Un’altra scelta riguarda il taglio. La centopelli assorbe bene il sugo e offre una consistenza più ruvida, mentre cuffia e altri tagli più spessi risultano carnosi e richiedono talvolta qualche minuto in più. Per chi cucina questa pietanza per la prima volta, le listarelle già pronte sono la soluzione più semplice.
Come servirla e conservarla
La trippa va servita calda, preferibilmente in piatti fondi ma non troppo profondi. Completo ogni porzione con Parmigiano fresco, pepe nero e, se piace, un filo d’olio extravergine a crudo.
Il pane toscano leggermente tostato è l’accompagnamento più pratico, perché raccoglie il sugo senza aggiungere sapori invadenti. Un contorno di verdure amare, come cicoria o bietole saltate, alleggerisce il pasto meglio di patate o altri alimenti ricchi di amido.
Come molti umidi, il piatto può migliorare dopo qualche ora di riposo. Lo lascio raffreddare rapidamente, lo conservo in frigorifero in un contenitore chiuso e lo consumo entro 2-3 giorni. Per riscaldarlo uso una casseruola a fiamma bassa con un cucchiaio d’acqua o brodo, mescolando piano.
Non consiglio di riscaldarlo più volte. Se preparo una quantità abbondante, divido subito le porzioni e congelo quelle che non consumerò entro breve, lasciandole scongelare in frigorifero prima del passaggio in pentola.
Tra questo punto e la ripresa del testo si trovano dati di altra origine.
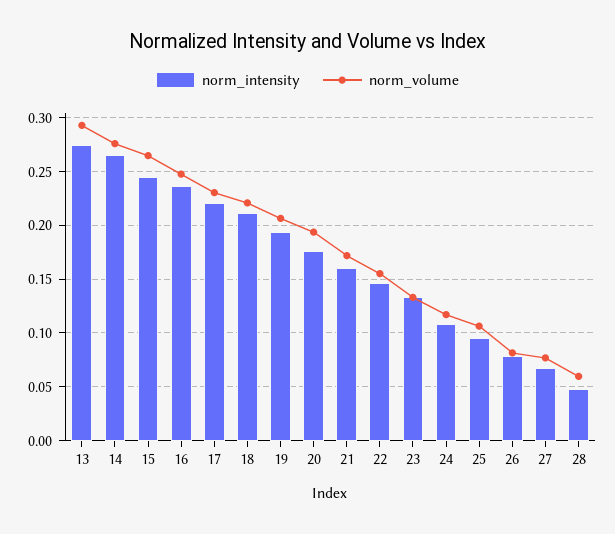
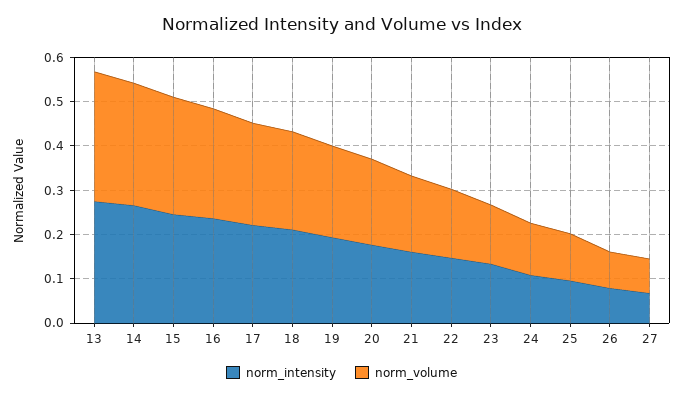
norm_intensity, 28: 0.05 -> none
norm_volume, 28: 0.06 -> none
Il segreto fiorentino sta nel fondo, non nella quantità
Per ottenere un buon risultato non servono spezie elaborate né ingredienti costosi. Servono un soffritto ben appassito, una salsa non eccessiva e una cottura dolce abbastanza lunga da far assorbire alla trippa il sapore del condimento.
Il mio consiglio finale è di non servire il piatto appena spento. Lasciarlo riposare 10 minuti permette al sugo di stabilizzarsi e al Parmigiano di legare meglio gli ingredienti. È una ricetta umile, ma proprio per questo perdona poco la fretta e premia la cura dei passaggi semplici.